Staatssekretär Mayer (CDU) lässt offen, ob er der Absender ist

Ein weiterer Brief verlangt, wie berichtet, eine „Sondergenehmigung“ für eine Lieferung der bayerischen Nitrochemie in Aschau in das Empfängerland Katar. Das Unternehmen hat seinen Sitz im Wahlkreis des direkt gewählten Abgeordneten Stephan Mayer (CSU), der zugleich Parlamentarischer Staatssekretär im Bundesinnenministerium ist.

Auf Anfrage bestätigt Mayer als einer der möglichen Absender Kontakte zu der Firma, verweigert aber weiterhin Angaben dazu, ob er den Brief geschrieben hat. Der Düsseldorfer CDU-Abgeordnete Thomas Jarzombek, in dessen Wahlkreis Rheinmetall seinen Konzernsitz hat, erklärte, er haben den Brief an Altmaier nicht geschrieben.

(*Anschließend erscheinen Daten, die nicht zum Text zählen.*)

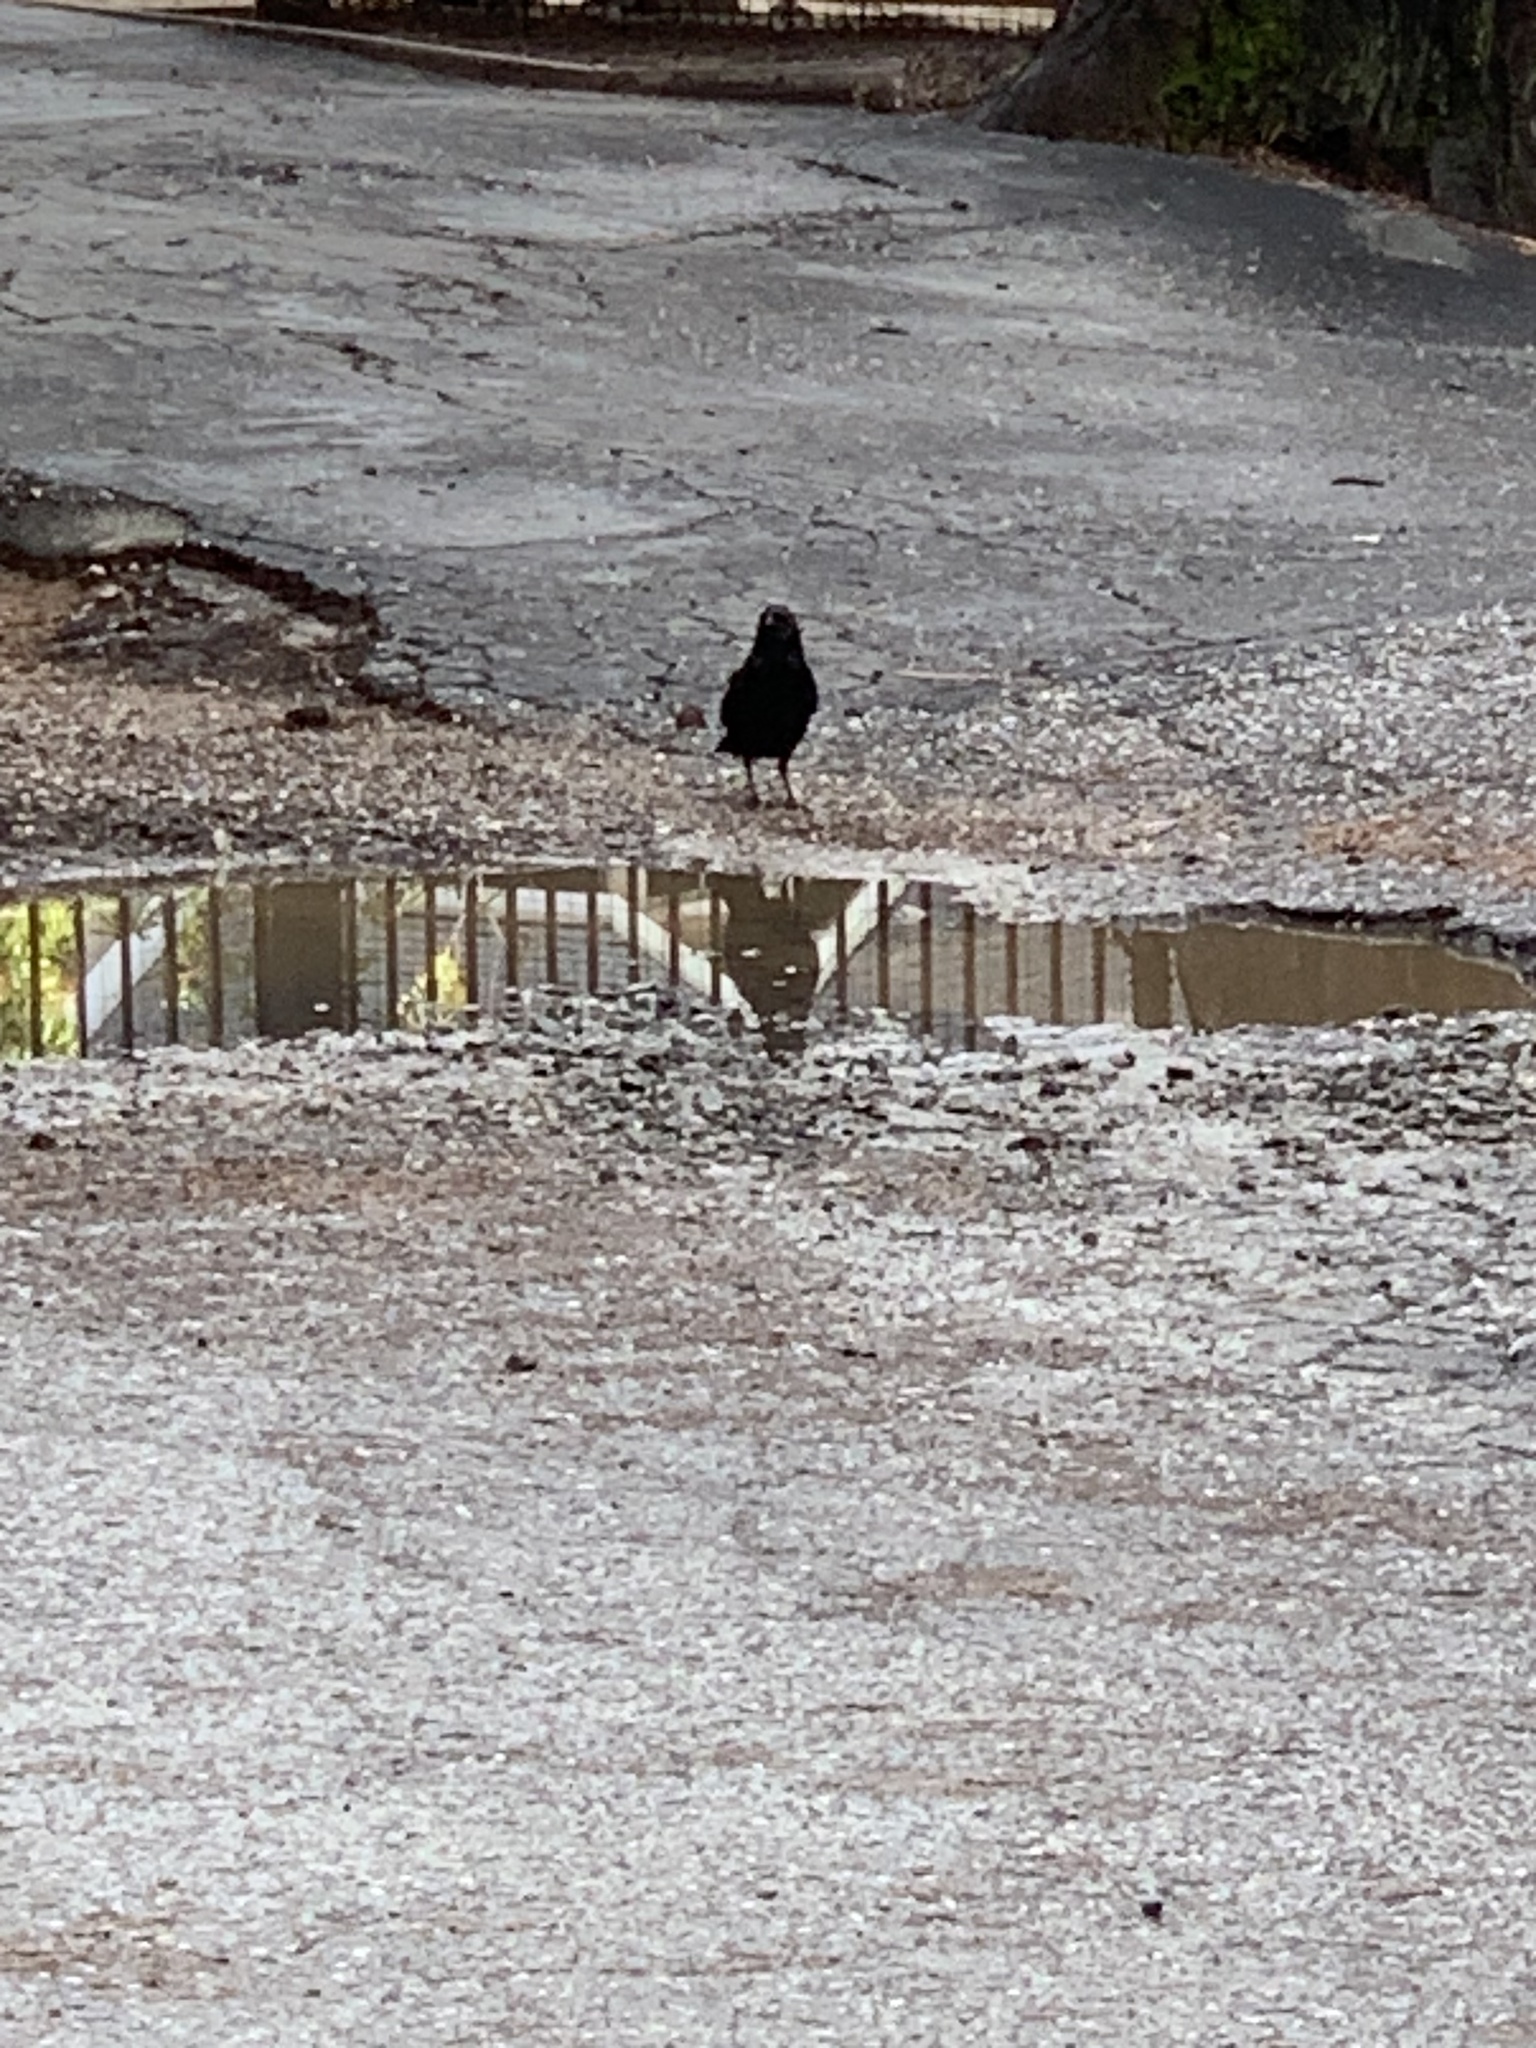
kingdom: Animalia
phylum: Chordata
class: Aves
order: Passeriformes
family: Corvidae
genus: Corvus
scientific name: Corvus brachyrhynchos
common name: American crow
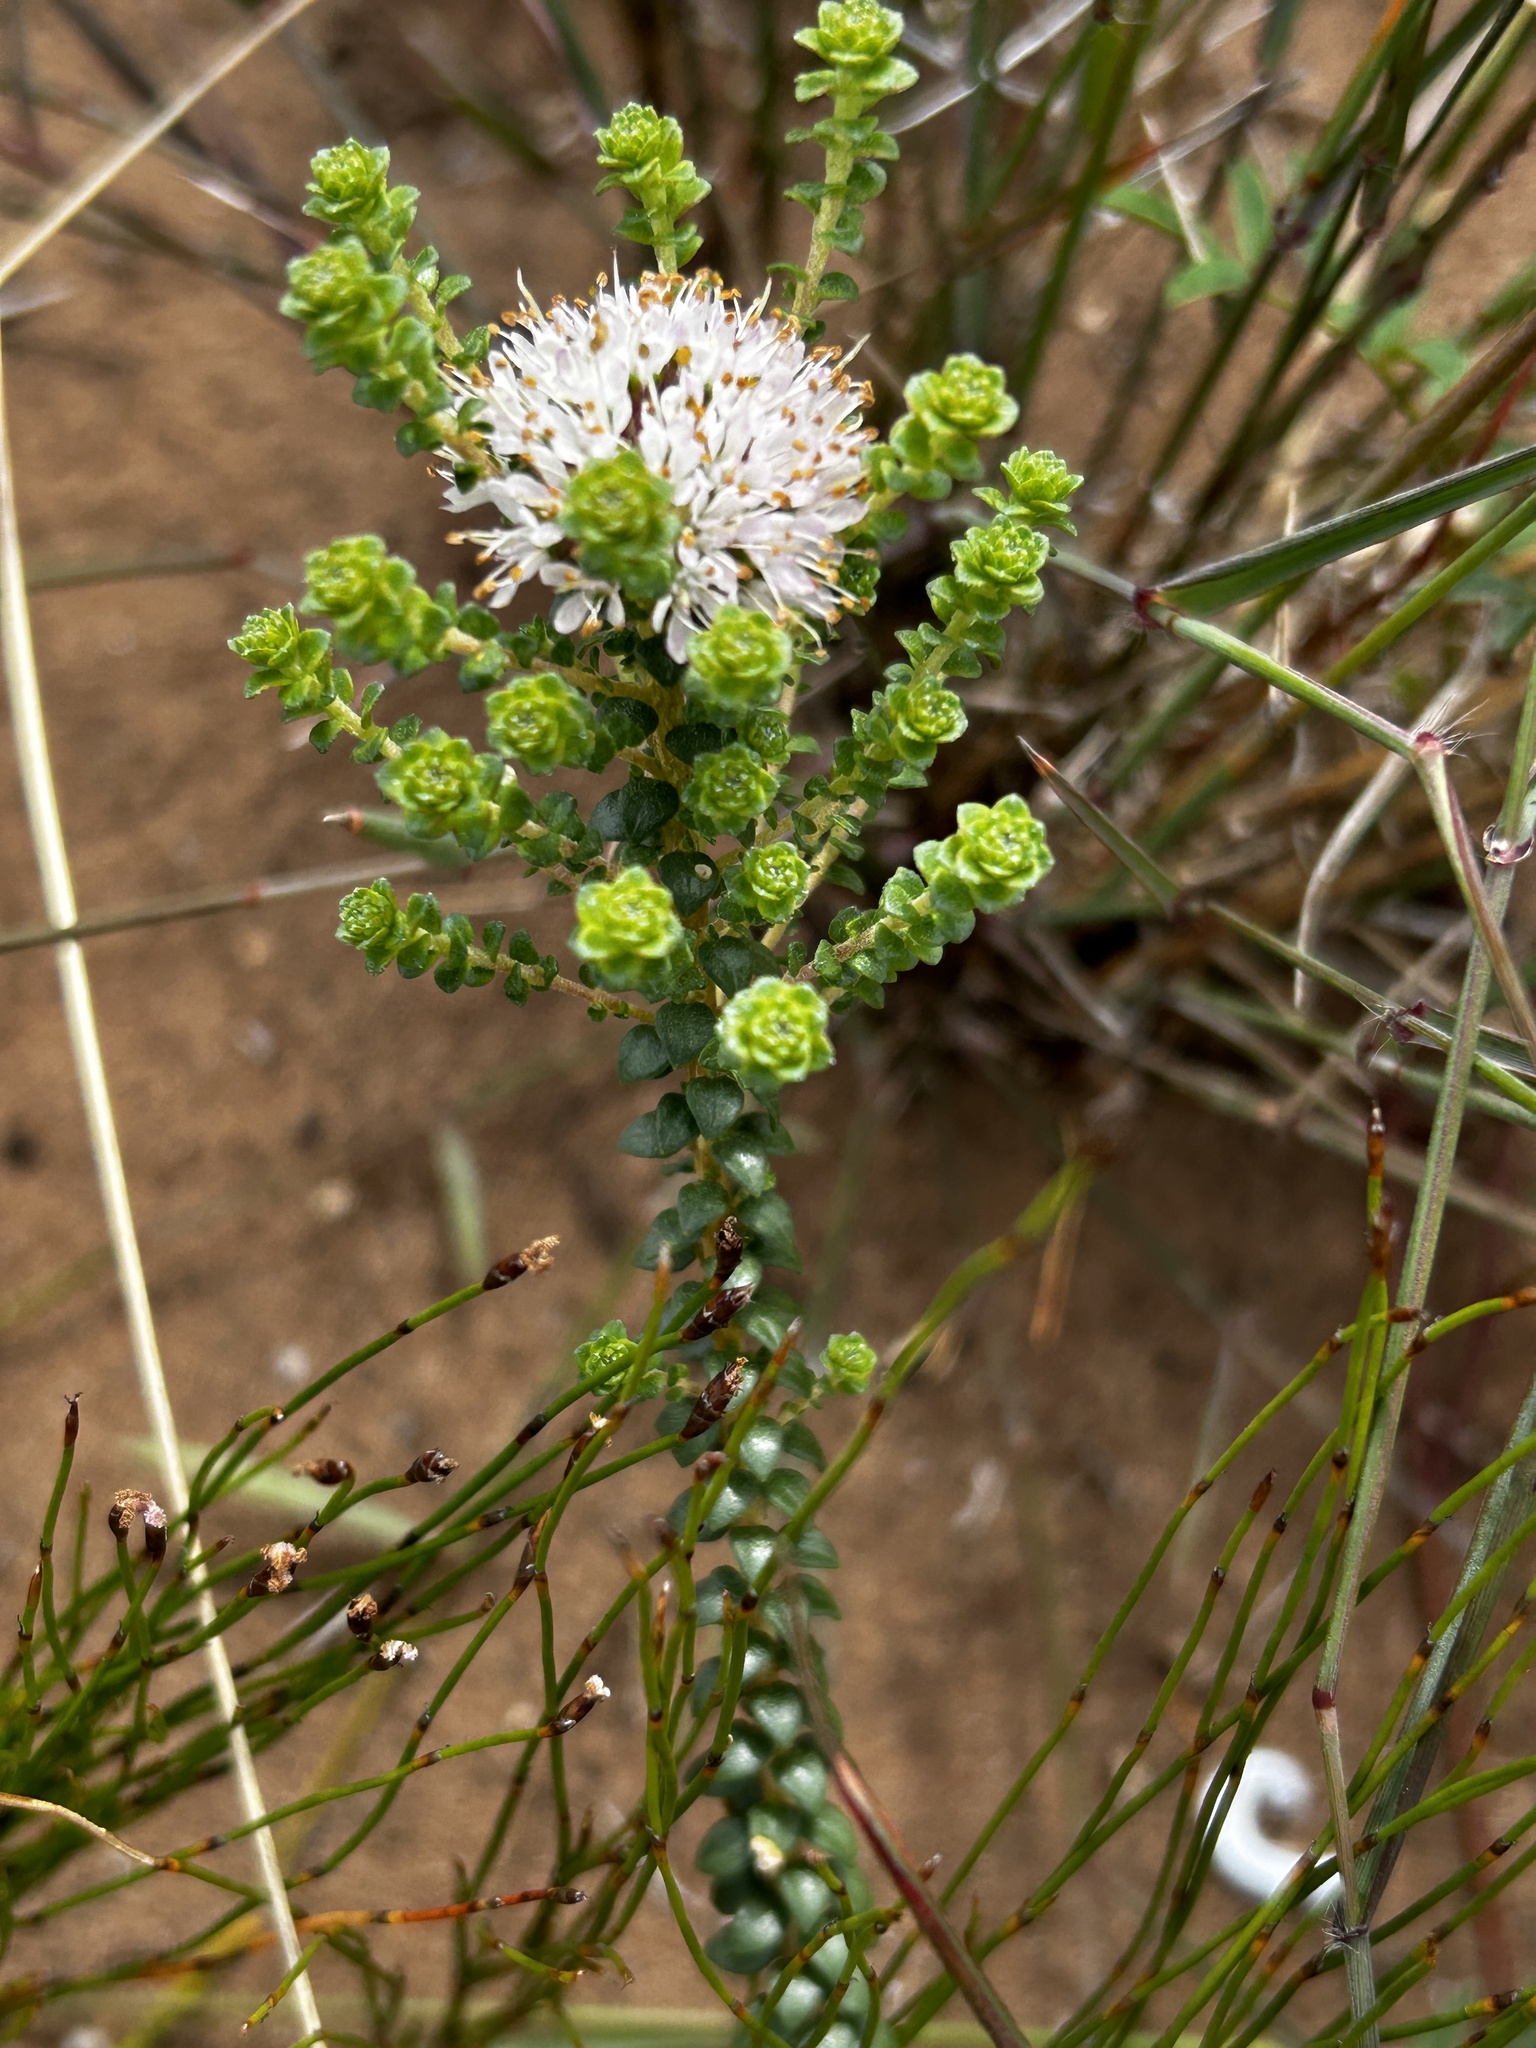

Von der Mandatsfreiheit gedeckt, aber moralisch vertretbar?

Für die Union bekräftigt der Abgeordnete Patrick Schnieder die Auffassung, dass derartige Interventionen zu den Kernaufgaben von Parlamentariern zählten: „Ein Abgeordneter wird nicht zum Firmenvertreter, wenn er sich für Interessen eines Unternehmens einsetzt“.  Wenn sich die Diskussion nun darum drehe, für welche Interessen man sich einsetzen dürfe und für welche nicht, gerate die Lobbyismus-Debatte auf die schiefe Bahn. „Ein Abgeordneter ist dazu berufen, diese Frage alleine zu entscheiden.“

Für die SPD-Fraktion betonte der Abgeordnete Matthias Bartke, dass die Mandatsfreiheit weit auszulegen sei, ging aber bezüglich der Bitte um eine „Sondergenehmigung“ für den Rüstungsexport auf Distanz: „Dass dieses Schreiben von der Mandatsfreiheit abgedeckt ist, bedeutet jedoch nicht automatisch, dass es moralisch vertretbar ist.“

Der Berliner Staatsrechtler Christoph Möllers von der Humboldt-Universität fordert mehr Informationen zu derartigen Vorgängen von Regierung und Abgeordneten. „Das Anliegen, solches Gebaren transparent zu machen, finde ich rechtspolitisch richtig und verfassungsrechtlich auch zulässig“, sagte der Jurist. Abgeordnete müssten frei entscheiden können, aber die Umstände ihrer Entscheidung könnten öffentlich gemacht werden.